-------- EXTRACTED TEXT

Sunday, July 27, 2014

New Look

Let's face it, we all know more than a handful of people who could do with a new look. It's not being snobbish, some people just need overhauling. There's that ghastly Snog Marry Avoid? programme for example that finds some of this islands most disastrous creations and wipes them clean before attempting to instill some self respect into the person beneath the costume. As a less extreme variant on the theme, there are a host of presenters with their own daytime television shows just trying to wring a tiny amount of pizazz from the plainest of middle aged women. Ninety nine times out of a hundred it works, it's 'having the faith to step out of familiarity and comfort and march on into freedom'. A sentence I stole from this mornings sermon as it happens.

It doesn't need to be the whole Vincent Tanesque make over of course, that is complete misuse of the word freedom and far more steps backwards than you can count. That's when you crave familiarity, a little like the times I'm in the shop who's name I borrowed for the title of this piece. My wife, like the vast majority of young women, can lose themselves in such an emporium for days on end ogling at the sparkling delights hanging in front of them (occasionally with me traipsing behind, knuckles dragging on the ground overladen with carrier bags, and a face that looks like it's just heard Crystal Palace have won the cup).

These bargain priced goodies may appear wonderful on first impression but once they've lost both shape and colour, not to mention a handful of sequins in the drum of our washing machine, they are reallocated to the 'indoor only' slouching pile as we head back into town to continue breaking rocks  our search for glamour. It's pointless revamping without improving. It's also pointless revamping beyond your budget, but all clubs can spend wisely.

----------------
-------- DATA ENTRIES

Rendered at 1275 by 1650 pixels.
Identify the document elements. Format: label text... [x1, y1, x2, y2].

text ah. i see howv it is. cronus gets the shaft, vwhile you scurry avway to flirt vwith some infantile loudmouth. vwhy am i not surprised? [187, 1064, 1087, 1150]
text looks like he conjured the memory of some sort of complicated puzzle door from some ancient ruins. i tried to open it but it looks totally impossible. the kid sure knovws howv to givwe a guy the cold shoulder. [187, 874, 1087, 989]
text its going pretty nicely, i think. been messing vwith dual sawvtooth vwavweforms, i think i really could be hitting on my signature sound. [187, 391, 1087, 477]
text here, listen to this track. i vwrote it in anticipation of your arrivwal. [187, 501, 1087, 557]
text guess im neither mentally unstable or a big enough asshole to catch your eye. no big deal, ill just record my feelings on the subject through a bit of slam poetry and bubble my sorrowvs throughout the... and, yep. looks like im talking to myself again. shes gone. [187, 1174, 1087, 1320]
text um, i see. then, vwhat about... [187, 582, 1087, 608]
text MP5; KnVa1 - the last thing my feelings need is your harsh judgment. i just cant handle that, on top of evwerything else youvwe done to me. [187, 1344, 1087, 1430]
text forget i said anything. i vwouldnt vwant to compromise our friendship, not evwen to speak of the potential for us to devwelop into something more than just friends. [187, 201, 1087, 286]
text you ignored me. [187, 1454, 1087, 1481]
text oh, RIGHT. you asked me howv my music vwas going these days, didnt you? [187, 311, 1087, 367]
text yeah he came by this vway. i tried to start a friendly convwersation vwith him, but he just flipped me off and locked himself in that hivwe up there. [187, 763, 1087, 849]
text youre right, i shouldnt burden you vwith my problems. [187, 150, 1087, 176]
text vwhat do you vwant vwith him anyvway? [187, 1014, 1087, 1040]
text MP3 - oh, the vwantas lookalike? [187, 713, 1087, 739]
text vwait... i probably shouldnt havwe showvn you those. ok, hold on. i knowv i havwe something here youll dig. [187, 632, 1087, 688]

----------------

WHAT YOU WILL DO
1: Which things does the blog post about getting a new look say the bargain-priced goodies lose once they have been worn and washed?
2: In the blog post about getting a new look, where did the writer take the sentence about "having the faith to step out of familiarity and comfort and march on into freedom"?
3: Carry the blog post about getting a new look forward from its final sentence, keeping its voice and tone.

OUTPUTS
1:
- Shape
- Colour
- A handful of sequins (in the drum of the washing machine)

2: From that morning's sermon.

3:
As I saw last weekend, Sutton United didn't need the whole McCoy, even without a makeover I'd have always snogged them as opposed to have avoided them. A new covered terrace and dugouts aside, just the new perimeter fence on its own would have been enough to transform the place. How many of you travel on a train every day where one commuter could really do with a bath? Small steps and all that. Last season I found myself falling out of love with the professional game, but a facelift at Charlton has really captured my interest and hopefully my heart again.

The World Cup certainly played it's part and reinvigorated my passion in the higher end of the market, but a lack of pre season friendlies that were accessible to me means I've yet to witness first hand any of what I've read. One trip to Sutton United and two Horley Town friendlies meant I've picked up pretty much where I left off in May. In fact, three days after the World Cup final I found myself at Redhill witnessing Horley run out in the same kit they've worn since the first time I saw them, sponsors names long since worn off along with any pizazz these garments may have once possessed.

If Horley had a little of the Compo about them, I'm afraid to say Charlton had been resembling Jeremy Clarkson. Never fashionable in the first place, they were now almost reveling in their dishevelment. Despite the fact they still felt they were a class above everyone they met they were, in truth, just spouting bullshit. Clarkson to a tee. Snog Marry Avoid? For the first time in my life I was drifting dangerously close to avoiding them.

Photo courtesy of Charlton Life

Roland Duchâtelet thankfully appears to have done a 'Gok Wan' and stripped us back to our naked self before highlighting the areas that needed attention and dressing us appropriately both on and off the pitch. The pitch itself, for so long a laughing stock, has been ripped up, the damaged drainage systems rebuilt and a new playing surface grown that looks in the summer sunshine good enough to grace a palace gardens. If the Wimbledon fortnight hadn't already come and gone it would have been fit to host the gentleman's final.

Surrounding the pitch the faded red seats have been ripped out (including my broken one) and replaced with new, plus a lick of paint on the staircases too. Behind the stands the concourse has a new catering company to dish out the food and beverages on a match day, finally moving us out of the dark ages with what was in total honesty overpriced crap you wouldn't feed your dog. Even the six foot club badge next to Nike's superstore has finally been given a well received spruce up and the foot of grime running along the bottom of the wall below it cleaned off. Once again it looks like we have a stadium that belongs in the top flight.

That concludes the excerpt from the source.